What age do you find your services most beneficial for?
Typically from 2 1/2 on up, however there may be some variation based on each child’s unique needs.
What exactly do you do?
This very much depends on you and your child. I find potty training to be most successful when it is individualized. I collect information during the initial evaluation that I then use to develop a program that aims to negate impeding behaviors and capitalize on positive interactions. A similar approach is used with a variety of services provided by Robyn’s N.E.S.T. If you wish to engage in a free 15 minute phone consultation click here (link google sheets) and fill out the form provided.
Do I have to be around while you potty train my child?
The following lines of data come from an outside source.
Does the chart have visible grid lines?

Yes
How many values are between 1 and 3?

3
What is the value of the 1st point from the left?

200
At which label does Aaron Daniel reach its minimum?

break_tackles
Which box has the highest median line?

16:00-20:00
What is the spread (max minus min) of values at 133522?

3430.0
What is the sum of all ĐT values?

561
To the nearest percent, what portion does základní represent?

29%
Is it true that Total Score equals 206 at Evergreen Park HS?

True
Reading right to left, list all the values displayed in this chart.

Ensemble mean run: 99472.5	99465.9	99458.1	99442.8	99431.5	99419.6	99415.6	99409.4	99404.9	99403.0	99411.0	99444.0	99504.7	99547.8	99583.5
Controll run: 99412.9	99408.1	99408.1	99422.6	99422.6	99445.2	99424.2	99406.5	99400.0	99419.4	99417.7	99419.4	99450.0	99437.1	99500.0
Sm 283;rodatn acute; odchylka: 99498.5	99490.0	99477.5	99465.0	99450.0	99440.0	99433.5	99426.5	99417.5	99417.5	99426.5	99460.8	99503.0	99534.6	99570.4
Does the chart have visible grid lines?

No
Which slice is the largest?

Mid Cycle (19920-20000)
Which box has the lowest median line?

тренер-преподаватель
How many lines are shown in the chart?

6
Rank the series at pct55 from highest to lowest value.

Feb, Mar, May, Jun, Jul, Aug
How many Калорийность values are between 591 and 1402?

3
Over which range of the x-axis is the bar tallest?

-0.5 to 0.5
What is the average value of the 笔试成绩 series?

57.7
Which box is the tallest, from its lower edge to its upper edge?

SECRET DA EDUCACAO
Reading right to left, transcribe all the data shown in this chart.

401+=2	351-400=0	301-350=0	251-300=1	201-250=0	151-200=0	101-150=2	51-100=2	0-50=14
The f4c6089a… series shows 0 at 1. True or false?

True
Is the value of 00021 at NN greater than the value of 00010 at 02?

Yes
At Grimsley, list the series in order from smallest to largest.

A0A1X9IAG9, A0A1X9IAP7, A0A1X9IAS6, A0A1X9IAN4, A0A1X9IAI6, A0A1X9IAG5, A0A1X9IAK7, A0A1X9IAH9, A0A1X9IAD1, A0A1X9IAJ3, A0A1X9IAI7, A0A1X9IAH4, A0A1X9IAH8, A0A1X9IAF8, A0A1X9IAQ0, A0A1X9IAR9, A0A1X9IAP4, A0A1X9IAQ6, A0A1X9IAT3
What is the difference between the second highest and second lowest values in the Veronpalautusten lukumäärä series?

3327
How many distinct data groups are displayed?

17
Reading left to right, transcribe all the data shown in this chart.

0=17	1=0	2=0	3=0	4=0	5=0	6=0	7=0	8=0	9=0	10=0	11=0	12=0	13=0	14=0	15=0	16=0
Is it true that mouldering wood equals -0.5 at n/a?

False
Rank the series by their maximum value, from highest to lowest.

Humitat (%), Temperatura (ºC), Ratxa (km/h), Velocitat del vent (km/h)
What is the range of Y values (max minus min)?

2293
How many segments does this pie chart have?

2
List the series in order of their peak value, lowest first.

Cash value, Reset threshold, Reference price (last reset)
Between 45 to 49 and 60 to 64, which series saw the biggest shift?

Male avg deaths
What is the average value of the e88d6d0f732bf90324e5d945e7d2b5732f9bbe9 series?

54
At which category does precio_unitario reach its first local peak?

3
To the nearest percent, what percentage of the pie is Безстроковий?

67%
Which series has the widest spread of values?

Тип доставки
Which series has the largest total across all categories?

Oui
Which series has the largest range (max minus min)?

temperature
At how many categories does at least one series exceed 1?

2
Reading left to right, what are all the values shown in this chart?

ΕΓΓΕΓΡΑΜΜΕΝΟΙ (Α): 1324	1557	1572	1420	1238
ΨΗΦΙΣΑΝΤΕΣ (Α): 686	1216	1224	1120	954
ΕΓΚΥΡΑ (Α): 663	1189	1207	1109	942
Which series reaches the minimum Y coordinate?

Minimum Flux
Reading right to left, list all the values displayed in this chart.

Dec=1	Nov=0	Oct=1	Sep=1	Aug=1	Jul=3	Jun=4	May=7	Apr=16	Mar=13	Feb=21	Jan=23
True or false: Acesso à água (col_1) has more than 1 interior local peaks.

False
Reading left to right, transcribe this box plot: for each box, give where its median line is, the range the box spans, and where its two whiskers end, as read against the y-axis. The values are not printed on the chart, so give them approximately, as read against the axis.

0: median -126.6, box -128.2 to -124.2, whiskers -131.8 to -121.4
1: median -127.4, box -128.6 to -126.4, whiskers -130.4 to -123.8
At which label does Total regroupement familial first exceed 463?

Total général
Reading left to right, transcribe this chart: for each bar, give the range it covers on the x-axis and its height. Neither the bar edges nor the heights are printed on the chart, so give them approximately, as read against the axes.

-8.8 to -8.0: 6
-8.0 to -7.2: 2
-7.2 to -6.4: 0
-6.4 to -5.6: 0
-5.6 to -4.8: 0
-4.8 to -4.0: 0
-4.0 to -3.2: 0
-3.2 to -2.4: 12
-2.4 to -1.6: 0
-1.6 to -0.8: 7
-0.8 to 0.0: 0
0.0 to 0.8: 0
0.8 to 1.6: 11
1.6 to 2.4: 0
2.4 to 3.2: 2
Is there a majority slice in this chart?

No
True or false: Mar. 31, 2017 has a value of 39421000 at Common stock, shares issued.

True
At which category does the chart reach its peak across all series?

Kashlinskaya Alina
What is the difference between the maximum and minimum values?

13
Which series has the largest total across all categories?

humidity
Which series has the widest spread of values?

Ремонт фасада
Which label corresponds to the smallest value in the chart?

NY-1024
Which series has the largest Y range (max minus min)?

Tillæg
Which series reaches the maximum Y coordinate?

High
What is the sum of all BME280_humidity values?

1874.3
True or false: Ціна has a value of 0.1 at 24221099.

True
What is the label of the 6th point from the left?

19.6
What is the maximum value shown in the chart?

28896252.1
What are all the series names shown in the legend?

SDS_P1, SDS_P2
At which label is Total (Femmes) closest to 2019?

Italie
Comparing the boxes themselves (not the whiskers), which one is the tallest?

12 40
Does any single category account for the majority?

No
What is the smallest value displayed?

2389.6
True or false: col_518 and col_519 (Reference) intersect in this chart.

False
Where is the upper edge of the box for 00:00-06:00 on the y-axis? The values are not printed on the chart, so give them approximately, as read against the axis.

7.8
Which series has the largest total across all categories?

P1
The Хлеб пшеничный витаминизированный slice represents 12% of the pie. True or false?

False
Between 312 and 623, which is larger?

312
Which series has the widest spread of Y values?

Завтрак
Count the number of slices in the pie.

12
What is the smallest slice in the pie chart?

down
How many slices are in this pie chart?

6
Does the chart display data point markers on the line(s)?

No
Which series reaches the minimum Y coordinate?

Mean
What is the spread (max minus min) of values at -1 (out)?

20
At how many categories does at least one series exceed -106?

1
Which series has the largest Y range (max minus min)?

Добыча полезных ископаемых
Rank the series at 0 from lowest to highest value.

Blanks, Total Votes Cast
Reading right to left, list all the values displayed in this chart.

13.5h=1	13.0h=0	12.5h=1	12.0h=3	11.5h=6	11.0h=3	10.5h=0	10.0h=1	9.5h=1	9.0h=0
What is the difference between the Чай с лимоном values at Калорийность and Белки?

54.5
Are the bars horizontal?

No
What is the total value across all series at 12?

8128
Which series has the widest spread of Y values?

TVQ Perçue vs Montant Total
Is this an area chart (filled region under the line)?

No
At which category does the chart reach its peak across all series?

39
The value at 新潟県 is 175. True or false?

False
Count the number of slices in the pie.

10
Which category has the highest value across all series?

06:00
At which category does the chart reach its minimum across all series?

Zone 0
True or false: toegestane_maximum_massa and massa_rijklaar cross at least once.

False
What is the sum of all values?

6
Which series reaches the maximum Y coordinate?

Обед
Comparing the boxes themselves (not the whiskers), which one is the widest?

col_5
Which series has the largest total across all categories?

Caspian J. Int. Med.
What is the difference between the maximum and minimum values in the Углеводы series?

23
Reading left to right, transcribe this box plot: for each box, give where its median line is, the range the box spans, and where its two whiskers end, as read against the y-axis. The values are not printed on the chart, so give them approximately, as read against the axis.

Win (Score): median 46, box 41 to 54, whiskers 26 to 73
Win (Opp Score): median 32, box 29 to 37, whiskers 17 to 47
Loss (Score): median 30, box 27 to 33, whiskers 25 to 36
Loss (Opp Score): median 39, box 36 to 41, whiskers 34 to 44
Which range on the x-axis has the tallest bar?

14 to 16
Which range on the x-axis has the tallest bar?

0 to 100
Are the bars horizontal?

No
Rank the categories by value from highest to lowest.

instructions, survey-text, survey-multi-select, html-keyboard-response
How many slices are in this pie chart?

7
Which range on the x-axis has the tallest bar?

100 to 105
While it is not essential for you to be present, it is highly recommended that a primary caregiver be intermittently engaged in the intervention. It is, however, required that another adult is present in the home, or accompanying the child to the office. I also ask that 3 days post intervention are identified as top priority potty days. By strictly adhering to your child’s individualized plan for these days, skills are solidified and children are much more likely to continue to have success toileting there after.
I know you potty train typically developing kids, but what kind of special needs are you used to working with?
I have worked on potty training with a variety of children, including but not limited to, those who have developmental delays, pervasive developmental disorder (formerly the autism spectrum), attention deficit disorder, cerebral palsy, spina bifida, paralysis, seizure disorders, children who are deaf, blind or varying combinations of the two, as well as children who have faced trauma.
Are there any benefits to hiring you aside from the obvious stress and time reduction during the potty training process?
During our time working together, caregivers are given personalized strategies to help identify and circumvent behavioral challenges as well as how to respond if a challenge does arise. While these tools are given in the context of toilet training, much of what is learned can be applied to a number of situations you and your child will face during this phase of development.
And of course there’s the added bonus of not having to buy diapers any longer!